** BRIEF **
Lay out the lines from the start of the rows through the line containing "common name: Song thrush" as a numbered list, skipping any blank lines.

** DATA FOR THE TASK **
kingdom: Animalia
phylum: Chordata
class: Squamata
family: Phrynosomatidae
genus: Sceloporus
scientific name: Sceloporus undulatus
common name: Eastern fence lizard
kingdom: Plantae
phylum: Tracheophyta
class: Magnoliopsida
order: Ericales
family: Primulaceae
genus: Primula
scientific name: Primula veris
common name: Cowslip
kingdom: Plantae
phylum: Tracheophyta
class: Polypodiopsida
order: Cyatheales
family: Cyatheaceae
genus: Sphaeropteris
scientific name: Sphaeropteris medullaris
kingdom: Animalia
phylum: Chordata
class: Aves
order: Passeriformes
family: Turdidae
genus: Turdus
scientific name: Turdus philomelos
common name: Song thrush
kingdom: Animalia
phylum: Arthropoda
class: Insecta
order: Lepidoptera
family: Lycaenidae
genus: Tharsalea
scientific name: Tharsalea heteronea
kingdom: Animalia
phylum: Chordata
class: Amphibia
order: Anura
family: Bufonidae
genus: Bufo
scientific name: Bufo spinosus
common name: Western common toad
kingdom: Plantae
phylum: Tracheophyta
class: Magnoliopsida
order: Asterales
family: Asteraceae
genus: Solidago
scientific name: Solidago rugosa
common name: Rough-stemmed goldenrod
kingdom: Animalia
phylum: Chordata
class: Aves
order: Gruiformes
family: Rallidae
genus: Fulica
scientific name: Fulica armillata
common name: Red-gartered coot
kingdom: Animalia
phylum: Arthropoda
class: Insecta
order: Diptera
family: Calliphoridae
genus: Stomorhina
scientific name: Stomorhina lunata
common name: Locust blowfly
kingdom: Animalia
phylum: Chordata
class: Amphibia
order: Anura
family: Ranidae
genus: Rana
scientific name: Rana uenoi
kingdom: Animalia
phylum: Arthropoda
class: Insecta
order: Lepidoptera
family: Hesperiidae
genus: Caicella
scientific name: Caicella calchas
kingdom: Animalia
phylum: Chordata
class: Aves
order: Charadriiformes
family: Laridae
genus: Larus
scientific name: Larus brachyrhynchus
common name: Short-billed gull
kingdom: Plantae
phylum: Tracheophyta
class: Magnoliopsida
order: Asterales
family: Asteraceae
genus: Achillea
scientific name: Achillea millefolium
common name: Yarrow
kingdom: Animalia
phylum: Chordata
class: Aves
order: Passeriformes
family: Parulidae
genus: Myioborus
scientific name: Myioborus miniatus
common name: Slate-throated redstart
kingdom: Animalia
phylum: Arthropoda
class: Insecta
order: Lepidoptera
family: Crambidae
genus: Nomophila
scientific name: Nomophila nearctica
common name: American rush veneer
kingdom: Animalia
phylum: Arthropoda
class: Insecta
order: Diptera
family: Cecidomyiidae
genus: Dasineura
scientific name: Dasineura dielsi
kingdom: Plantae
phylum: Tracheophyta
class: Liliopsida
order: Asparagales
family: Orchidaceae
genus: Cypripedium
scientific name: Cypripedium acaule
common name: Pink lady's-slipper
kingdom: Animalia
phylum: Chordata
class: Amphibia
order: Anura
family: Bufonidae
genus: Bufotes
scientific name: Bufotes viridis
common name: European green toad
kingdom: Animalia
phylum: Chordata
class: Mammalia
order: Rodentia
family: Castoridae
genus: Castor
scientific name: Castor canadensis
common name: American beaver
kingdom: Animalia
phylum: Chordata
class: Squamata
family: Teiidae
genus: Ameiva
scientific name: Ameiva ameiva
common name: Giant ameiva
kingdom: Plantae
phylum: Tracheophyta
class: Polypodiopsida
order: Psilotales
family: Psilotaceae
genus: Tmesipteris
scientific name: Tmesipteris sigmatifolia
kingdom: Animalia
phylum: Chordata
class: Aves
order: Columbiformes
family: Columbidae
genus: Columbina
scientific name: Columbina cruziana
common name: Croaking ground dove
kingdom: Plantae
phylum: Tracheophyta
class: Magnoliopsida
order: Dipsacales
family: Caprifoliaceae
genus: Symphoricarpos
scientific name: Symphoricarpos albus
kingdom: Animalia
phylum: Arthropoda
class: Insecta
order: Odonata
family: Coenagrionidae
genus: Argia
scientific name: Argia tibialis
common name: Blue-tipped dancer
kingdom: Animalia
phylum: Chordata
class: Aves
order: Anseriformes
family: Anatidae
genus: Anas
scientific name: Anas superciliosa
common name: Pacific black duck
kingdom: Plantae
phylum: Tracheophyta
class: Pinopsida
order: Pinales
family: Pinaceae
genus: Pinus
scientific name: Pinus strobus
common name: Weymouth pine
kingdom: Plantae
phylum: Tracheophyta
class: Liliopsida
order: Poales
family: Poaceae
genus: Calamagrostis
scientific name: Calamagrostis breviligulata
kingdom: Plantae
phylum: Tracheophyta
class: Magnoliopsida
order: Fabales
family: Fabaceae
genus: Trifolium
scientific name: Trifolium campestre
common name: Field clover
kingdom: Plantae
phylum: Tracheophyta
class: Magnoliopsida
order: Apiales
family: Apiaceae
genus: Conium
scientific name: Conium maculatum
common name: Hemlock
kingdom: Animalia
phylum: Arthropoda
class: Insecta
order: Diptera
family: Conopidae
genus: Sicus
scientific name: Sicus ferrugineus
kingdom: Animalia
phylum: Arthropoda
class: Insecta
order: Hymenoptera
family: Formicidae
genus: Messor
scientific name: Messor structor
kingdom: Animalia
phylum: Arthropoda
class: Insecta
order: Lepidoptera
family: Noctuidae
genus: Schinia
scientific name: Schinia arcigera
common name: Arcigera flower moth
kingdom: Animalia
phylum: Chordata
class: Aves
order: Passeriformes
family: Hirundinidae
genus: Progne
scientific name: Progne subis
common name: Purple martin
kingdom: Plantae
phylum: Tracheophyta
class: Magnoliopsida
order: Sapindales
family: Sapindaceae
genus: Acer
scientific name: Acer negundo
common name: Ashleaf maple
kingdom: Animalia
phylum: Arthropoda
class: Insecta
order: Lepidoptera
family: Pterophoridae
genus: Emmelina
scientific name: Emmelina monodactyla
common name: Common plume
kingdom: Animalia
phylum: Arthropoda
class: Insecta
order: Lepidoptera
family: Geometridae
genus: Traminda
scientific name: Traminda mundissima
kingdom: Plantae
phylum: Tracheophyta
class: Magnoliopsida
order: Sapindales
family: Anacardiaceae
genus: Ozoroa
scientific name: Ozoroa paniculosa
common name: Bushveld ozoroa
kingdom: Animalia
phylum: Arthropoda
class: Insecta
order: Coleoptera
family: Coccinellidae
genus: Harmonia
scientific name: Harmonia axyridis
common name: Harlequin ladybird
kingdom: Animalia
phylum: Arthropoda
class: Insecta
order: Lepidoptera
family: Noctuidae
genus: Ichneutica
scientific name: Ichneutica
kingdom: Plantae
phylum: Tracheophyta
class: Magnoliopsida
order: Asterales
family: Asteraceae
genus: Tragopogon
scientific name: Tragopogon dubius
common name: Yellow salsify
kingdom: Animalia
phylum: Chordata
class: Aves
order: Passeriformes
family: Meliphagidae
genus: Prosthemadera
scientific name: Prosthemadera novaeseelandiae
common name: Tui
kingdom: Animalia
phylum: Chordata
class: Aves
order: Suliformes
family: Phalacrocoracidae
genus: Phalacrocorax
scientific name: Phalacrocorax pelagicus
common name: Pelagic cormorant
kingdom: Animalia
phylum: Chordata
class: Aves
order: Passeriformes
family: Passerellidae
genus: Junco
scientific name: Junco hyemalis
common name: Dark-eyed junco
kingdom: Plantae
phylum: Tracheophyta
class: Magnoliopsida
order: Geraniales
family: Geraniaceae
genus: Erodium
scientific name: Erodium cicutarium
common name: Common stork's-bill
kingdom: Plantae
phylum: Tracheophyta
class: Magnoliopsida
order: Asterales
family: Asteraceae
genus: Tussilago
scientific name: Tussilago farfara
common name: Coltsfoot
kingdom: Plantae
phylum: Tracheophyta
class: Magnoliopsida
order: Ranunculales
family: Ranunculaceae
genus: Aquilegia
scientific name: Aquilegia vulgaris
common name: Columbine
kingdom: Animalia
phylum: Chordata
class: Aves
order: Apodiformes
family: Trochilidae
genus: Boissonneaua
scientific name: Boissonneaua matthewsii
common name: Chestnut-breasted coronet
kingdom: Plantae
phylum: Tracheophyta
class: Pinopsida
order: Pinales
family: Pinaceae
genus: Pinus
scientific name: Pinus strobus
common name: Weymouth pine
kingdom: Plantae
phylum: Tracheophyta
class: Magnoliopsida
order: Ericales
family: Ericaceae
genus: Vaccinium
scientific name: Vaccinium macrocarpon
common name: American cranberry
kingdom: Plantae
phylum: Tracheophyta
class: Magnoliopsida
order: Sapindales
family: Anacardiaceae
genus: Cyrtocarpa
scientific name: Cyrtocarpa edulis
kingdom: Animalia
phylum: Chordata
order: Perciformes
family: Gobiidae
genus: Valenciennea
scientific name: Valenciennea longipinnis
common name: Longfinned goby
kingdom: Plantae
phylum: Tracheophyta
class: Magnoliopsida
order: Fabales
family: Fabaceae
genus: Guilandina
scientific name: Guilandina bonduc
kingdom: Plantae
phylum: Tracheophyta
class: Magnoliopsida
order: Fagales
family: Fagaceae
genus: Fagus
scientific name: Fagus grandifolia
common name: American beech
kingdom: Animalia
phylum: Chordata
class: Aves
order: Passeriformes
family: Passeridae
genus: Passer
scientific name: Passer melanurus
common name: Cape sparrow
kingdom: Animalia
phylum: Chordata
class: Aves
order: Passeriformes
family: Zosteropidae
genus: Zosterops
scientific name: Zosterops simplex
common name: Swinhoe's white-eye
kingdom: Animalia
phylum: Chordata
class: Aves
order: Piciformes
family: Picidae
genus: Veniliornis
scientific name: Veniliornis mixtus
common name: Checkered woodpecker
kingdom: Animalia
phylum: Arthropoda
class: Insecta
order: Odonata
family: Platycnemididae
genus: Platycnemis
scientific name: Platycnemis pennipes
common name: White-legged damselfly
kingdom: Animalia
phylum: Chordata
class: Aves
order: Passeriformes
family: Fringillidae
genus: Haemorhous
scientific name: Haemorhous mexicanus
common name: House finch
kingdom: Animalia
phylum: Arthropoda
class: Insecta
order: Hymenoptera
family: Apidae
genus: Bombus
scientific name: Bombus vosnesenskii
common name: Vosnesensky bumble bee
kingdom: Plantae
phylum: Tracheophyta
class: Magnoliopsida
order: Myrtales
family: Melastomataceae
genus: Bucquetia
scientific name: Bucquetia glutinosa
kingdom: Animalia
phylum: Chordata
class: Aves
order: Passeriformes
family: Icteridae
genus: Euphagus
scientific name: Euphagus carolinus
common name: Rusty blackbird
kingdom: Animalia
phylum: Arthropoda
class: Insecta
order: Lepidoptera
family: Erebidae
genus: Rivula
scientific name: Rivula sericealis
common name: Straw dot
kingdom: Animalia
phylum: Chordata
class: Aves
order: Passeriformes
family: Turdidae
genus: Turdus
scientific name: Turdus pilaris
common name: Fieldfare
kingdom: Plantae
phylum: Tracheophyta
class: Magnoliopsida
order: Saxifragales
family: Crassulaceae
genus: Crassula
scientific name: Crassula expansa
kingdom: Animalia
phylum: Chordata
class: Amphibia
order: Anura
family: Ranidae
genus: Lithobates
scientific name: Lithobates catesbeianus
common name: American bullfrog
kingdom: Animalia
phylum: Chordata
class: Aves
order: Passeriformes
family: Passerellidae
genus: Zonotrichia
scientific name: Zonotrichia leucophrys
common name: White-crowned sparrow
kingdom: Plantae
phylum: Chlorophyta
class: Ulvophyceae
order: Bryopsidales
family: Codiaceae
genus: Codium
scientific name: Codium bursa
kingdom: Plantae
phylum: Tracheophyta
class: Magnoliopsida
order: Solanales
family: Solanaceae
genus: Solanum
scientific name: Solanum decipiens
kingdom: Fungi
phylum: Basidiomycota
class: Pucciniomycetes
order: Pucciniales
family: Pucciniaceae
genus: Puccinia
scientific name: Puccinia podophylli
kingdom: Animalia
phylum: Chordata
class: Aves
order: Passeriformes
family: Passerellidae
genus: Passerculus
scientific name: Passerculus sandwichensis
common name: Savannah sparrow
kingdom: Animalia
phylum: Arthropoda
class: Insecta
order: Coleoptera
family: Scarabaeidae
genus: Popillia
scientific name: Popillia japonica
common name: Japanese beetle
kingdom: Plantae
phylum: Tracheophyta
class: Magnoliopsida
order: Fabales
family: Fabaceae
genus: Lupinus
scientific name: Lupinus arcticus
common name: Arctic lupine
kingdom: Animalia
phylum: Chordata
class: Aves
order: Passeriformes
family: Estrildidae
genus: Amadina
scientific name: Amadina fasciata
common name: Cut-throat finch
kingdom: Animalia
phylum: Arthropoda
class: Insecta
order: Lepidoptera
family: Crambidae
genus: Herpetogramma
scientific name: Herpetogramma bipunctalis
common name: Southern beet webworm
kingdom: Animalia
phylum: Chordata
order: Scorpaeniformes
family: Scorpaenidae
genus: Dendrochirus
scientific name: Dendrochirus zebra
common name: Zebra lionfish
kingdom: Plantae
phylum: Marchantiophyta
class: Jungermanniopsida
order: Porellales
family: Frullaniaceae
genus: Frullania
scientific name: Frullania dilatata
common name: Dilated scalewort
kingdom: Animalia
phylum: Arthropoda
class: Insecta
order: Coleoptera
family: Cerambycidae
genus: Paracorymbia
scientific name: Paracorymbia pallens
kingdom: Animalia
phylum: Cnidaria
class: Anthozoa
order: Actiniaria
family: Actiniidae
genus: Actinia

** RESPONSE TO THE EXERCISE **
1. kingdom: Animalia
2. phylum: Chordata
3. class: Squamata
4. family: Phrynosomatidae
5. genus: Sceloporus
6. scientific name: Sceloporus undulatus
7. common name: Eastern fence lizard
8. kingdom: Plantae
9. phylum: Tracheophyta
10. class: Magnoliopsida
11. order: Ericales
12. family: Primulaceae
13. genus: Primula
14. scientific name: Primula veris
15. common name: Cowslip
16. kingdom: Plantae
17. phylum: Tracheophyta
18. class: Polypodiopsida
19. order: Cyatheales
20. family: Cyatheaceae
21. genus: Sphaeropteris
22. scientific name: Sphaeropteris medullaris
23. kingdom: Animalia
24. phylum: Chordata
25. class: Aves
26. order: Passeriformes
27. family: Turdidae
28. genus: Turdus
29. scientific name: Turdus philomelos
30. common name: Song thrush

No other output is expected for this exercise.